The mental and physical challenges of ringing provide a stimulating hobby with opportunities to ring throughout the UK and worldwide. Although there is a common perception that because the bells are heavy, ours range from 320 to 1224 kg (about the same as a modest car), they are actually quite easy to ring requiring skill rather than brute strength. Like many old traditional activities we are always looking to pass these skills on to new generations and welcome expressions of interest and offer trial lessons and experiences. (Contact via Parish Office).

Bells have been around for 1000’s of years but are generally hung with their mouths facing downwards and are then struck by either an external hammer or swung such that an internal clapper hits them. English ringing varies significantly from this and involves swinging the bell through a full circle such that the clapper hits the bell when its mouth is facing upwards. This places much greater loads on the bell tower but has two significant advantages: the sound is projected outwards and the exact strike time can be controlled. This allows multiple bells to sound their notes in different sequences as the order of the bells change (change ringing). This innovation developed from the 15th century and provides a huge variety of possible sequences, 720 for 6 bells, 5040 for 7 bells and over 40,320 for the 8 bells within the tower. Whilst many ringers never aspire to ring every possible sequence many do and the term peal is applied to ringing all 5040 changes which on our bells takes about 3 hours and 20 minutes.
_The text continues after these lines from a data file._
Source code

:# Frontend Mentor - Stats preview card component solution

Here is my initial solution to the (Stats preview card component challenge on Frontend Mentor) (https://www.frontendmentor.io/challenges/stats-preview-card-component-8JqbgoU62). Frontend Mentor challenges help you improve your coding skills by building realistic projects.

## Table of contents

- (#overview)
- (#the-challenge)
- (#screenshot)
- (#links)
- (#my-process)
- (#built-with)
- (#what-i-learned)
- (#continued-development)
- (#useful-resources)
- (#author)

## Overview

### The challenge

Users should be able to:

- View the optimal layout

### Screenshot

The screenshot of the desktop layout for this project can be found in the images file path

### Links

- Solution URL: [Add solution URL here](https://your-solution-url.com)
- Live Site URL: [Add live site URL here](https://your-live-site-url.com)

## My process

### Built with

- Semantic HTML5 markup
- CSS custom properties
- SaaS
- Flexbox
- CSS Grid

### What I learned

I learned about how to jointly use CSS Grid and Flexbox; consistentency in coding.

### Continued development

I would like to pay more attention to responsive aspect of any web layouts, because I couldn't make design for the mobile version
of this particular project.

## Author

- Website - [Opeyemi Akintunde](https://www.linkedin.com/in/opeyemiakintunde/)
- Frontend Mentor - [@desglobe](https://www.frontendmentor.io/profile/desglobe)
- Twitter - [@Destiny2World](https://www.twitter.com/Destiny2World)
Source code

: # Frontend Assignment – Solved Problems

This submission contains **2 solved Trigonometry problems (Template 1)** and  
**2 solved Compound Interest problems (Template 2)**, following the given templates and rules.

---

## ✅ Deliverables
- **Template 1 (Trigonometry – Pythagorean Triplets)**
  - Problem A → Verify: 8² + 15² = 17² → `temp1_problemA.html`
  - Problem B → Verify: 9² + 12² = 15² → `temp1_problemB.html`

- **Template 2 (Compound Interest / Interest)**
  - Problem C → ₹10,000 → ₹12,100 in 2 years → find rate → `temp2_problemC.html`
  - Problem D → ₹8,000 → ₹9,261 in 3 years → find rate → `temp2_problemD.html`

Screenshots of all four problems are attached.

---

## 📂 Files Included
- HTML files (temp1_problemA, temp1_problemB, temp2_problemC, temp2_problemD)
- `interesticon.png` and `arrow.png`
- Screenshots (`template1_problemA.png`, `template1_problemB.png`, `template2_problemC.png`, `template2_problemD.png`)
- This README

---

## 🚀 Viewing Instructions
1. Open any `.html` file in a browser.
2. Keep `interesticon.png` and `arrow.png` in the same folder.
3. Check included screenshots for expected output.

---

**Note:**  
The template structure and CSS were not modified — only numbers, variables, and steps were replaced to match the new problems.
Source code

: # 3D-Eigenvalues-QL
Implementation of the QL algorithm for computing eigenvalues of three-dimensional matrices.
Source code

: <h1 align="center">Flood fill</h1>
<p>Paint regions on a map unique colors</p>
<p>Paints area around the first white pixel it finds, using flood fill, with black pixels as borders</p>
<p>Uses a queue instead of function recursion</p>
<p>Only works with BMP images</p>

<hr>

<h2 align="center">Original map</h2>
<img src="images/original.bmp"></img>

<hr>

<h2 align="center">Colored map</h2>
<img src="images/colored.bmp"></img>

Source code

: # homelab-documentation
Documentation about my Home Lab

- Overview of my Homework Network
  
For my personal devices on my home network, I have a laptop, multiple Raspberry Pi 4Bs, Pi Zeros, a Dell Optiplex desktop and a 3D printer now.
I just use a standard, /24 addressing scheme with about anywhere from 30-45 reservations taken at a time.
The complexities of achieving each possible sequence without repeating one previously rung has led to the development of many different methods (patterns) which the ringers memorise.

At Great Missenden the bells are rung from the ground floor so the congregation and visitors can see the ringers in action. The ringer controls the bell with a rope, the tail end of which is held at all times. The fluffy bit (called the 'sally') is grasped and pulled. The bell is lifted off its rest position, close to the point of balance(mouth pointing directly upwards balanced above its pivots) and rotates through 360 degrees. As it does so the rope drops a little and then is drawn up round the wheel to which it is attached. The bell rings when it is close to the top of its revolution. The ringer controls its return from this balance point with the tail end of the rope. When pulled again the bell is sent on the return cycle with the ringer catching the sally at the right moment and controlling the bell again as it reaches the balance point.

There are no records of when bells were first placed in the tower but our oldest was cast in 1603. The tower itself was first built in medieval times and assumed its present unusual rectangular shape in the 18th Century when the previous square tower was extended to the south and upwards using much recycled building material which may have come from the Abbey, including part of a large 13th Century window on the West side. Bells were added over the years (details of the bells) and a restoration in the early 20th century featured a new timber frame but retained the old beams which supported it from the walls. It was the deterioration of these timber foundation beams which led to the 1990 major restoration including a new steel frame and the addition of two new bells.